BF: Absolutely. I spend lots of time with them. They’re the two cutest, funniest little boys—but doesn’t every mother say that? [laughs] 

I love to travel. I’ve always had this dream that I would live in a foreign country—not move there, but just spend a few months every year to embrace a culture, and so we rented a house in Italy for next summer! I’m taking my boys over and my husband’s going to find a few days to come over and see us; he still works and is like, “Seriously? You’re doing what?” [laughs] 

Of course, I love designing and decorating. There’s something about when I travel or when I’m decorating—I get into “the hunt,” or whatever you’d call it, for the perfect thing for a space or an event. When I travel, I usually pick something up that becomes an inspiration piece for a little project, whether it be decorating a room or throwing a party. 

EG: What’s your advice to aspiring female entrepreneurs and corporate executives to advance their own careers? What would you say to those hoping to join C200 one day? 

BF: Just be true to yourself. To return to that marketing and advertising mindset, it’s also about creating a great brand for yourself. I remember something strangely profound that one of my brothers said to me when I was really little. He said, “Beth, your brand lives with you; the world is small. What you do and how you treat people will follow you for the rest of your life, so create a good brand for yourself.” Looking back on that moment, he was probably 13 or 14 when he told me that. 

EG: I don’t think I was that cognizant at that age! 

BF: Me neither. It’s influenced how I think about everything. I tell my 7-year-old son all the time to be a nice person, a hard worker, proud of whoever you are, and to stick to your brand. Don’t divert because people want you to do something different. My grandmother, who passed away at nearly 104 years old, would say all the time, “When in doubt, Bethie, don’t do it.” That stuck with me when I was making decisions at work and now personally; if I doubt it or it doesn’t feel right, I just don’t do it. 

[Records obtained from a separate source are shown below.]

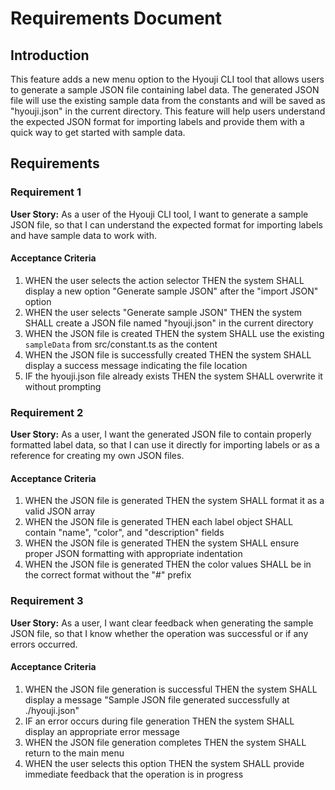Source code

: # Requirements Document

## Introduction

This feature adds a new menu option to the Hyouji CLI tool that allows users to generate a sample JSON file containing label data. The generated JSON file will use the existing sample data from the constants and will be saved as "hyouji.json" in the current directory. This feature will help users understand the expected JSON format for importing labels and provide them with a quick way to get started with sample data.

## Requirements

### Requirement 1

**User Story:** As a user of the Hyouji CLI tool, I want to generate a sample JSON file, so that I can understand the expected format for importing labels and have sample data to work with.

#### Acceptance Criteria

1. WHEN the user selects the action selector THEN the system SHALL display a new option "Generate sample JSON" after the "import JSON" option
2. WHEN the user selects "Generate sample JSON" THEN the system SHALL create a JSON file named "hyouji.json" in the current directory
3. WHEN the JSON file is created THEN the system SHALL use the existing `sampleData` from src/constant.ts as the content
4. WHEN the JSON file is successfully created THEN the system SHALL display a success message indicating the file location
5. IF the hyouji.json file already exists THEN the system SHALL overwrite it without prompting

### Requirement 2

**User Story:** As a user, I want the generated JSON file to contain properly formatted label data, so that I can use it directly for importing labels or as a reference for creating my own JSON files.

#### Acceptance Criteria

1. WHEN the JSON file is generated THEN the system SHALL format it as a valid JSON array
2. WHEN the JSON file is generated THEN each label object SHALL contain "name", "color", and "description" fields
3. WHEN the JSON file is generated THEN the system SHALL ensure proper JSON formatting with appropriate indentation
4. WHEN the JSON file is generated THEN the color values SHALL be in the correct format without the "#" prefix

### Requirement 3

**User Story:** As a user, I want clear feedback when generating the sample JSON file, so that I know whether the operation was successful or if any errors occurred.

#### Acceptance Criteria

1. WHEN the JSON file generation is successful THEN the system SHALL display a message "Sample JSON file generated successfully at ./hyouji.json"
2. IF an error occurs during file generation THEN the system SHALL display an appropriate error message
3. WHEN the JSON file generation completes THEN the system SHALL return to the main menu
4. WHEN the user selects this option THEN the system SHALL provide immediate feedback that the operation is in progress

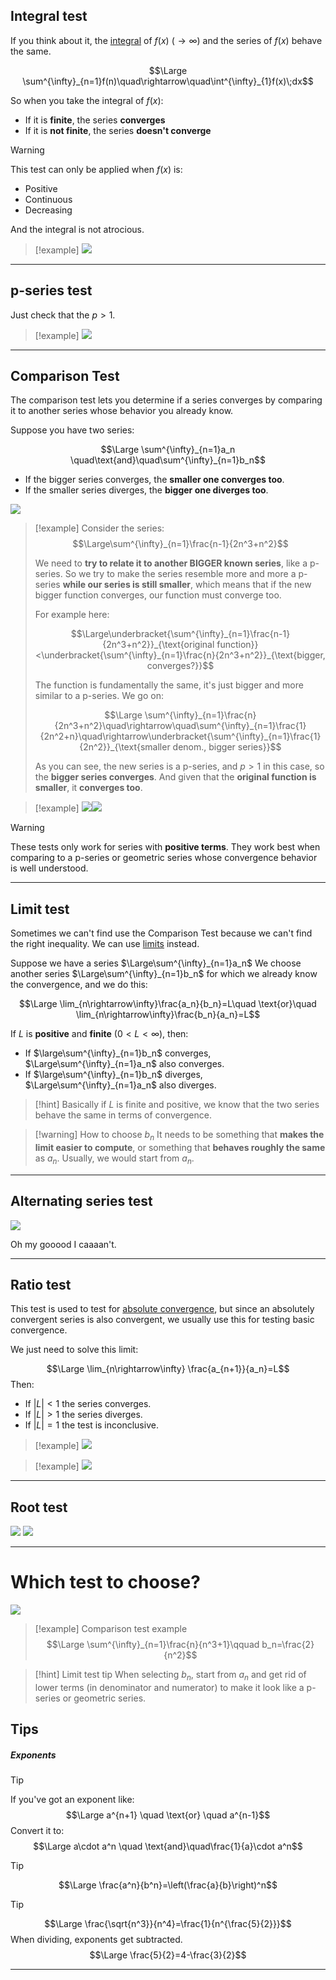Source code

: ## Integral test

If you think about it, the [integral](4.%20Indefinite%20Integrals.md) of $f(x)$ ($\rightarrow \infty$) and the series of $f(x)$ behave the same.

$$\Large \sum^{\infty}_{n=1}f(n)\quad\rightarrow\quad\int^{\infty}_{1}f(x)\;dx$$

So when you take the integral of $f(x)$:
- If it is **finite**, the series **converges**
- If it is **not finite**, the series **doesn't converge**

> [!warning]
> This test can only be applied when $f(x)$ is:
> - Positive
> - Continuous
> - Decreasing
>   
> And the integral is not atrocious.

> [!example]
> ![](../z_images/Pasted%20image%2020250502192837.png)

---

## p-series test

Just check that the $p>1$.

> [!example]
![](../z_images/Pasted%20image%2020250502193254.png)

---

## Comparison Test

The comparison test lets you determine if a series converges by comparing it to another series whose behavior you already know.

Suppose you have two series:

$$\Large \sum^{\infty}_{n=1}a_n \quad\text{and}\quad\sum^{\infty}_{n=1}b_n$$

- If the bigger series converges, the **smaller one converges too**. 
- If the smaller series diverges, the **bigger one diverges too**.

![](../z_images/Senza%20titodsfsdfsdflo.png)

> [!example]
> Consider the series:
> $$\Large\sum^{\infty}_{n=1}\frac{n-1}{2n^3+n^2}$$
> 
> We need to **try to relate it to another BIGGER known series**, like a p-series.
> So we try to make the series resemble more and more a p-series **while our series is still smaller**, which means that if the new bigger function converges, our function must converge too.
> 
> For example here:
> 
> $$\Large\underbracket{\sum^{\infty}_{n=1}\frac{n-1}{2n^3+n^2}}_{\text{original function}}<\underbracket{\sum^{\infty}_{n=1}\frac{n}{2n^3+n^2}}_{\text{bigger, converges?}}$$
> 
> The function is fundamentally the same, it's just bigger and more similar to a p-series.
> We go on:
> 
> $$\Large \sum^{\infty}_{n=1}\frac{n}{2n^3+n^2}\quad\rightarrow\quad\sum^{\infty}_{n=1}\frac{1}{2n^2+n}\quad\rightarrow\underbracket{\sum^{\infty}_{n=1}\frac{1}{2n^2}}_{\text{smaller denom., bigger series}}$$
> 
> 
> As you can see, the new series is a p-series, and $p>1$ in this case, so the **bigger series converges**. 
> And given that the **original function is smaller**, it **converges too**.

> [!example]
> ![](../z_images/Pasted%20image%2020250503113500.png)![](../z_images/Pasted%20image%2020250503113516.png)

> [!warning] 
> These tests only work for series with **positive terms**. 
> They work best when comparing to a p-series or geometric series whose convergence behavior is well understood.
> 
> 

---

## Limit test

Sometimes we can't find use the Comparison Test because we can't find the right inequality. We can use [limits](../Calculus/Limits.md) instead.

Suppose we have a series $\Large\sum^{\infty}_{n=1}a_n$
We choose another series $\Large\sum^{\infty}_{n=1}b_n$ for which we already know the convergence, and we do this:

$$\Large \lim_{n\rightarrow\infty}\frac{a_n}{b_n}=L\quad \text{or}\quad \lim_{n\rightarrow\infty}\frac{b_n}{a_n}=L$$

If $L$ is **positive** and **finite** ($0<L<\infty$), then:
- If $\large\sum^{\infty}_{n=1}b_n$ converges, $\Large\sum^{\infty}_{n=1}a_n$ also converges.
- If $\large\sum^{\infty}_{n=1}b_n$ diverges, $\Large\sum^{\infty}_{n=1}a_n$ also diverges.

> [!hint]
> Basically if $L$ is finite and positive, we know that the two series behave the same in terms of convergence.

> [!warning] How to choose $b_n$
> It needs to be something that **makes the limit easier to compute**, or something that **behaves roughly the same** as $a_n$.
> Usually, we would start from $a_n$.

---

## Alternating series test

![](../z_images/Pasted%20image%2020250503163616.png)

Oh my gooood I caaaan't.

---

## Ratio test

This test is used to test for [absolute convergence](1.%20Series.md#^37da2b), but since an absolutely convergent series is also convergent, we usually use this for testing basic convergence.

We just need to solve this limit:

$$\Large \lim_{n\rightarrow\infty} \frac{a_{n+1}}{a_n}=L$$
Then:
- If $|L| < 1$ the series converges.
- If $|L|> 1$ the series diverges.
- If $|L| = 1$ the test is inconclusive.

> [!example]
> ![](../z_images/Pasted%20image%2020250504171341.png)

> [!example]
> ![](../z_images/Pasted%20image%2020250504171403.png)

---

## Root test

![](../z_images/Pasted%20image%2020250504174733.png)
![](../z_images/Pasted%20image%2020250504174847.png)

---

# Which test to choose?

![](../z_images/Pasted%20image%2020250504175104.png)

> [!example] Comparison test example
> $$\Large \sum^{\infty}_{n=1}\frac{n}{n^3+1}\qquad b_n=\frac{2}{n^2}$$

> [!hint] Limit test tip
> When selecting $b_n$, start from $a_n$ and get rid of lower terms (in denominator and numerator) to make it look like a p-series or geometric series.

## Tips

##### Exponents

> [!tip]
> If you've got an exponent like:
> $$\Large a^{n+1} \quad \text{or} \quad a^{n-1}$$
> Convert it to:
> $$\Large a\cdot a^n \quad \text{and}\quad\frac{1}{a}\cdot a^n$$

> [!tip]
> $$\Large \frac{a^n}{b^n}=\left(\frac{a}{b}\right)^n$$

> [!tip]
> $$\Large \frac{\sqrt{n^3}}{n^4}=\frac{1}{n^{\frac{5}{2}}}$$
> When dividing, exponents get subtracted. 
> $$\Large \frac{5}{2}=4-\frac{3}{2}$$

---

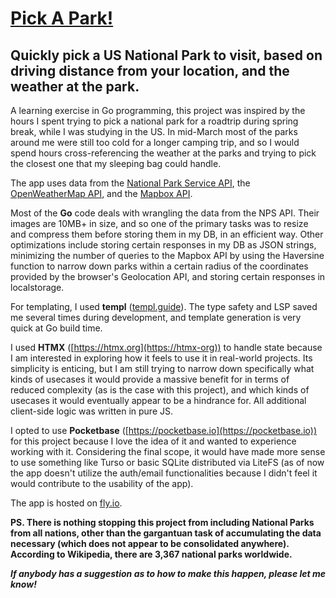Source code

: # [Pick A Park!](https://pick-a-park.com)
## Quickly pick a US National Park to visit, based on driving distance from your location, and the weather at the park.

A learning exercise in Go programming, this project was inspired by the hours I spent trying to pick a national park for a roadtrip during spring break, while I was studying in the US. In mid-March most of the parks around me were still too cold for a longer camping trip, and so I would spend hours cross-referencing the weather at the parks and trying to pick the closest one that my sleeping bag could handle.

The app uses data from the [National Park Service API](https://www.nps.gov/subjects/developer/api-documentation.htm), the [OpenWeatherMap API](https://openweathermap.org/api), and the [Mapbox API](https://www.mapbox.com/).

Most of the **Go** code deals with wrangling the data from the NPS API. Their images are 10MB+ in size, and so one of the primary tasks was to resize and compress them before storing them in my DB, in an efficient way. Other optimizations include storing certain responses in my DB as JSON strings, minimizing the number of queries to the Mapbox API by using the Haversine function to narrow down parks within a certain radius of the coordinates provided by the browser's Geolocation API, and storing certain responses in localstorage.

For templating, I used **templ** ([templ.guide](https://templ.guide)). The type safety and LSP saved me several times during development, and template generation is very quick at Go build time.

I used **HTMX** ([https://htmx.org](https://htmx-org)) to handle state because I am interested in exploring how it feels to use it in real-world projects. Its simplicity is enticing, but I am still trying to narrow down specifically what kinds of usecases it would provide a massive benefit for in terms of reduced complexity (as is the case with this project), and which kinds of usecases it would eventually appear to be a hindrance for. All additional client-side logic was written in pure JS.

I opted to use **Pocketbase** ([https://pocketbase.io](https://pocketbase.io))  for this project because I love the idea of it and wanted to experience working with it. Considering the final scope, it would have made more sense to use something like Turso or basic SQLite distributed via LiteFS (as of now the app doesn't utilize the auth/email functionalities because I didn't feel it would contribute to the usability of the app).

The app is hosted on [fly.io](https://fly.io).

**PS. There is nothing stopping this project from including National Parks from all nations, other than the gargantuan task of accumulating the data necessary (which does not appear to be consolidated anywhere). According to Wikipedia, there are 3,367 national parks worldwide.**

***If anybody has a suggestion as to how to make this happen, please let me know!***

EG: Trusting your gut is key. 

BF: I do think that’s something women have over men. We have heightened intuition. I feel that there’s a high moral and ethical responsibility to do the right thing, and I expect greatness from myself and the people I surround myself with. I think of it as being a coach on any sports team: who do you want on your team? Sometimes I don’t want the best athlete; sometimes, I want the most positive or hardest working person. There’s an athleticism in business and there is the softer side of business, where intuition lives. I firmly believe intuition is very different in the female mindset than in men, and that’s something women can leverage in the business world to everyone’s benefit. 

EG: What are you most excited about as a new C200 member? What does C200 mean to you? 

BF: I didn’t know I was going to be so excited about joining C200 until I started joining the virtual forums, calls, and webinars. I just love sitting there and hearing these amazing things that women have done. Being able to learn from them in this environment is something I’ve never had before.  

To me, C200 is part of this continuous desire to learn and grow that is innate in humans. We should always be continuously learning, and I see this as a community where I get to learn more and learn it from people that have really done it, versus from a professor in a classroom that has never stepped foot in a board room.  

Even though I’m retired from business and want to go down this design route, I don’t want to lose the love that I have for business because I love solving the big complex problems that you get with it. Being a part of several boards helps keep my skills fresh, and I believe C200 will be another part of that. I can teach others what I’ve learned all these years, but still give myself space to go and explore something new and different.